Curation, Digitization, Path Dependence, and the Urgency of the History of Philosophy


Philosophy, and especially the history of philosophy, is not known for being in a rush. But an appreciation of the factors that go into shaping our discipline and its self-understanding might give us a sense of urgency.

At the Blog of the APA, Sophia Connell (Birkbeck College London) gives us an example to work, writing about the “striking absence of female names” from recent histories of analytic philosophy:

For example, the important 2008 book What is Analytic Philosophy by Hans-Johann Glock does not discuss any female philosophers. The extensive bibliography contains only one work by a female philosopher of the early analytic period, a short paper by Susan Stebbing. In 1933, Stebbing became the first female Professor of Philosophy in the United Kingdom; she wrote numerous important articles and nine books. Stebbing was also instrumental in introducing ideas from the Continent, particularly logical positivism, to UK philosophers. Her centrality to the philosophy of this period is not conveyed in Glock’s book, which reinforces her relative obscurity; many students of analytic philosophy have never heard of her or read her writing.

She observes: “The habit of ignoring female philosophers has become so entrenched that even the secondary literature is marked by their absence.”

──────────

EXERCISE SET —
1. According to the text on the history of philosophy, in what year did Susan Stebbing become the first female Professor of Philosophy in the United Kingdom?
2. Resume the text on the history of philosophy, starting right after its last sentence.
The lines have no connection to the text on the history of philosophy.

Collected data entries:
──────────

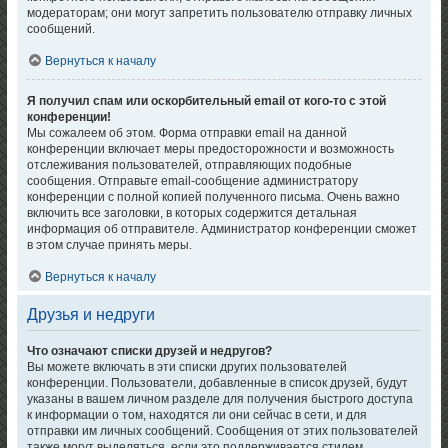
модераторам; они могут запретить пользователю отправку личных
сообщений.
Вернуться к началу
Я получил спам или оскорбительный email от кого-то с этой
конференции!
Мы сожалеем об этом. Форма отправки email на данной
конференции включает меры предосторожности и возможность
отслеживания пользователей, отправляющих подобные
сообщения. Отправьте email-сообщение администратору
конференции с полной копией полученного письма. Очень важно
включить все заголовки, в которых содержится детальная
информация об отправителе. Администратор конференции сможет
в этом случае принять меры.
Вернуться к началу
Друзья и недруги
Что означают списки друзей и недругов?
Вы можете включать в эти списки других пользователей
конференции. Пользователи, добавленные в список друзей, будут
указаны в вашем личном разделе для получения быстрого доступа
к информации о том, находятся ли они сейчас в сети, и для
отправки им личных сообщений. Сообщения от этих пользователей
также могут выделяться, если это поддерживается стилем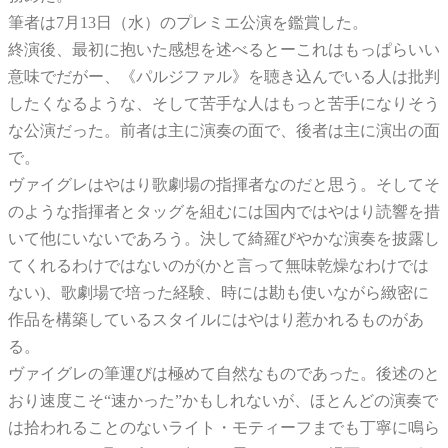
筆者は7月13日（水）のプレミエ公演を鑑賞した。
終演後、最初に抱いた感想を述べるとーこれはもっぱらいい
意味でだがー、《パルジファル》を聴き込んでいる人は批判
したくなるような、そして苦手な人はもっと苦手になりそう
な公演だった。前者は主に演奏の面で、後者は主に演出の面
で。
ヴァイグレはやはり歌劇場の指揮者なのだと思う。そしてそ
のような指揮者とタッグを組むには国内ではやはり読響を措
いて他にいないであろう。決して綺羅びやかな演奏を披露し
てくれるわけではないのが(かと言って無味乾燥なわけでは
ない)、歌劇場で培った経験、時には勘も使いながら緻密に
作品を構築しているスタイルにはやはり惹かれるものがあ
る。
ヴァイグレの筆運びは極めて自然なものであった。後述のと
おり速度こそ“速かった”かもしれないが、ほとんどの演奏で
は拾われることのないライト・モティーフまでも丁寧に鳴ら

──────────

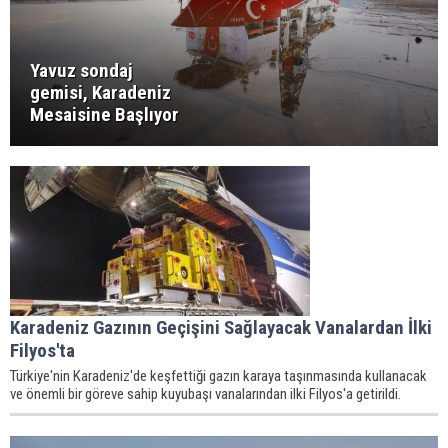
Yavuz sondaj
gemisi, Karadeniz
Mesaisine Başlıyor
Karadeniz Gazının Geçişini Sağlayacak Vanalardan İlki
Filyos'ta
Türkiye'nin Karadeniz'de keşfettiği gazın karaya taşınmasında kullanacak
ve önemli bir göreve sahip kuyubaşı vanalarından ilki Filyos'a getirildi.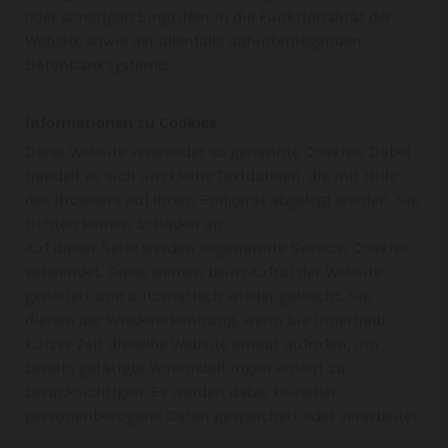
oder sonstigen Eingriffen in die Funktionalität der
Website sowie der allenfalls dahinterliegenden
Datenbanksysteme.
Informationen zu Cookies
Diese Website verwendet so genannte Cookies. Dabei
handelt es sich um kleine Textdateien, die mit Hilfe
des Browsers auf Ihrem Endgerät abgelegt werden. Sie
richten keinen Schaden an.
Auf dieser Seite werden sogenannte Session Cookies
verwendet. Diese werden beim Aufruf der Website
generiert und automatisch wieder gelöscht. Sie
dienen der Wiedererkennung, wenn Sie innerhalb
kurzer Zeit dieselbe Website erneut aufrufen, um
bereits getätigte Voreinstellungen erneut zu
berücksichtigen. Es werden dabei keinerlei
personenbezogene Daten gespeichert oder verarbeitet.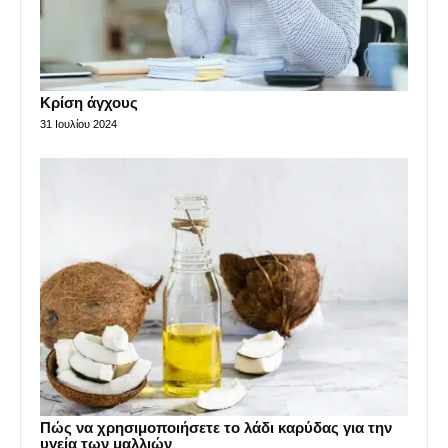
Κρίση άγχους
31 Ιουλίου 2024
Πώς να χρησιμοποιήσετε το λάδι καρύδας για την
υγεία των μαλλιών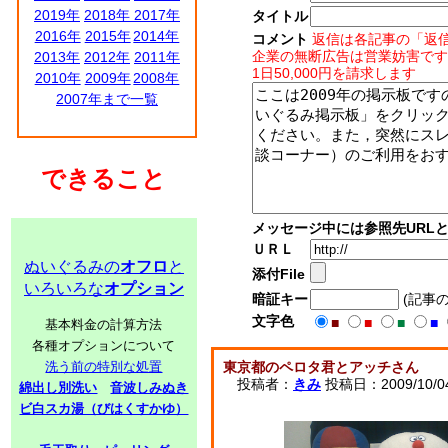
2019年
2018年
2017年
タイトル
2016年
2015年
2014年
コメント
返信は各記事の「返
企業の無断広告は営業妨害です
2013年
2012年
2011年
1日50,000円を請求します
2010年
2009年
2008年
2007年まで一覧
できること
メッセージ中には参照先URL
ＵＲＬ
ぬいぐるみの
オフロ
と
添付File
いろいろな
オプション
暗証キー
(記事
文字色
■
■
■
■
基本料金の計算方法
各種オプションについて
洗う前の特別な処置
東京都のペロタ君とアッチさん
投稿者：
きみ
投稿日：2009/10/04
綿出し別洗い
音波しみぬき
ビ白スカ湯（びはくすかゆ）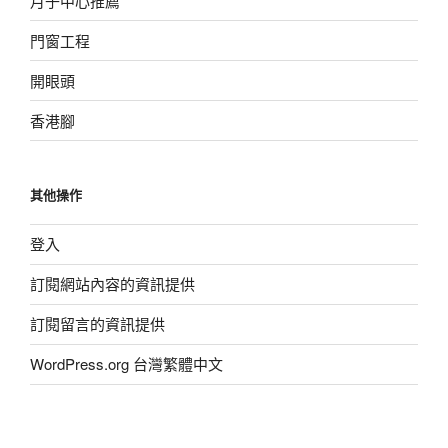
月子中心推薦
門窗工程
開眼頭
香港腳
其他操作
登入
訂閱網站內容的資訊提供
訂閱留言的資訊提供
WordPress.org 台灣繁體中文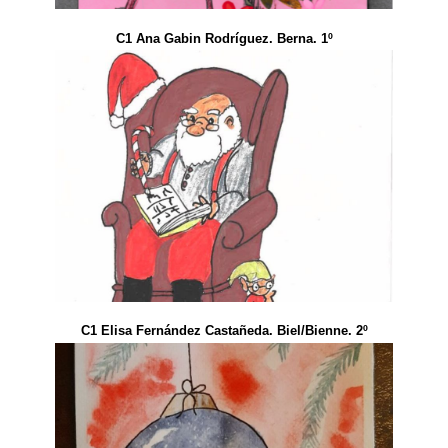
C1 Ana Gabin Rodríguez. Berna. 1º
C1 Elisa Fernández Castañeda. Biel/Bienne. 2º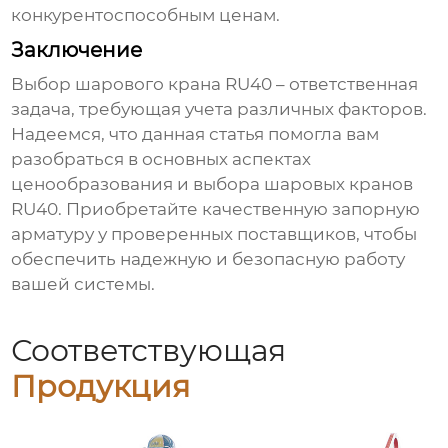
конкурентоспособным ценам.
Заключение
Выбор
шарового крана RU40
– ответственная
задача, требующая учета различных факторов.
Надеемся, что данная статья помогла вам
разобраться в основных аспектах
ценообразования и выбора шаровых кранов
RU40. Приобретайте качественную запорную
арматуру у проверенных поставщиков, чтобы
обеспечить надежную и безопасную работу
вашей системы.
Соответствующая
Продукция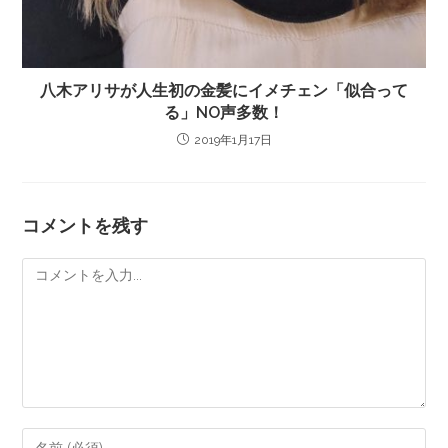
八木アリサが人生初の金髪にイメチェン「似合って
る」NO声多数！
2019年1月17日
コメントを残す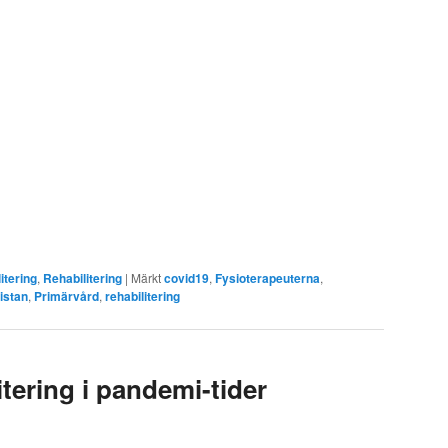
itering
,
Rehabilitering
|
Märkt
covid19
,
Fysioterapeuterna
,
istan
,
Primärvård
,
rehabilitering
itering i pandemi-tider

──────────

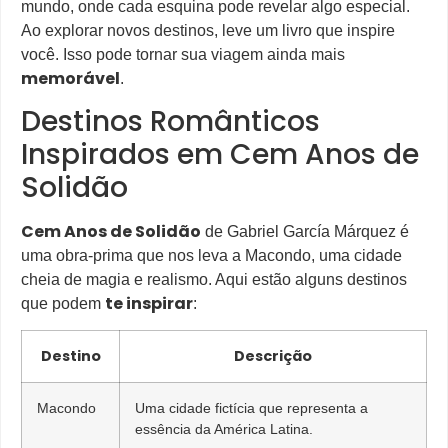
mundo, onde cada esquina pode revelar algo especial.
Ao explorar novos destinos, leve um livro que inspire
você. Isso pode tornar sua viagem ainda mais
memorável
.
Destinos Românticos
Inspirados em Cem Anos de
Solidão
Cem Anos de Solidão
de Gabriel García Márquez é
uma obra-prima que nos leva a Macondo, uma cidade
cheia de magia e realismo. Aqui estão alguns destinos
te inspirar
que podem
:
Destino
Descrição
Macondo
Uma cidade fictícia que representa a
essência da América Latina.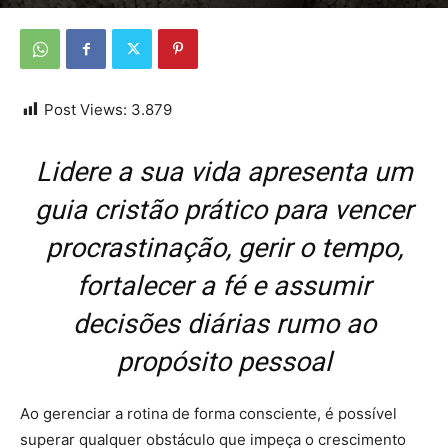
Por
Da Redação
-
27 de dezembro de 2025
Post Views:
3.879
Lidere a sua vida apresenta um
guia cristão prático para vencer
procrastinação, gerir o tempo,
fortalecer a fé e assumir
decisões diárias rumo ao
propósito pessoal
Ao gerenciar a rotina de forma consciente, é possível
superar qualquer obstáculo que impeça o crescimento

──────────

OUTPUTS BY TASK —
1. 1933

2.
The absence of women from analytic philosophy’s history ends up being self-reinforcing:

Familiar histories of 20th century analytic philosophy center on exclusively male figures. This narrative makes it seem like female philosophers played no significant role in the modern development of analytic philosophy. This is in part due to laziness in citation; when considering an argument or concept, philosophers often reach for the person they think most representative.

Given the exclusion of women, they usually think of a man. A case in point: thick concepts, or the idea that some words are both descriptive and evaluative, are almost always attributed to Bernard Williams. But they were in the air in Oxford in the 1940s as a collective response to Ayer’s emotivism. A lively discussion of this topic occurred in Oxford sometime in the late 1940s involving Midgley, Murdoch, and Anscombe. As Midgley tells it in her autobiography The Owl of Minerva, “we were discussing the meaning of rudeness. I think this topic must have come up out of background discussions that Philippa Foot finally expressed in her splendid article called ‘Moral Arguments’ (which appeared in Mind, Vol. 67, 1958), where she used the example of ‘rudeness’ to show that a word’s descriptive and evaluative meanings are not separate and independent” (115). It takes women writing about women to bring women to light in this history.

The longer the exclusion goes on, the harder it is to undo.:

Despite being educated and then publishing in the same venues as their male counterparts, female philosophers were and continue to be much less cited and discussed than male philosophers—the discussion, discourse, and processes of philosophy gradually purge their voices. Their published work is fading away because they are not in our courses and nobody reads and tries to understand them. The further away we get, the harder it is to understand these writings; they are not familiar and thus they may seem irrelevant.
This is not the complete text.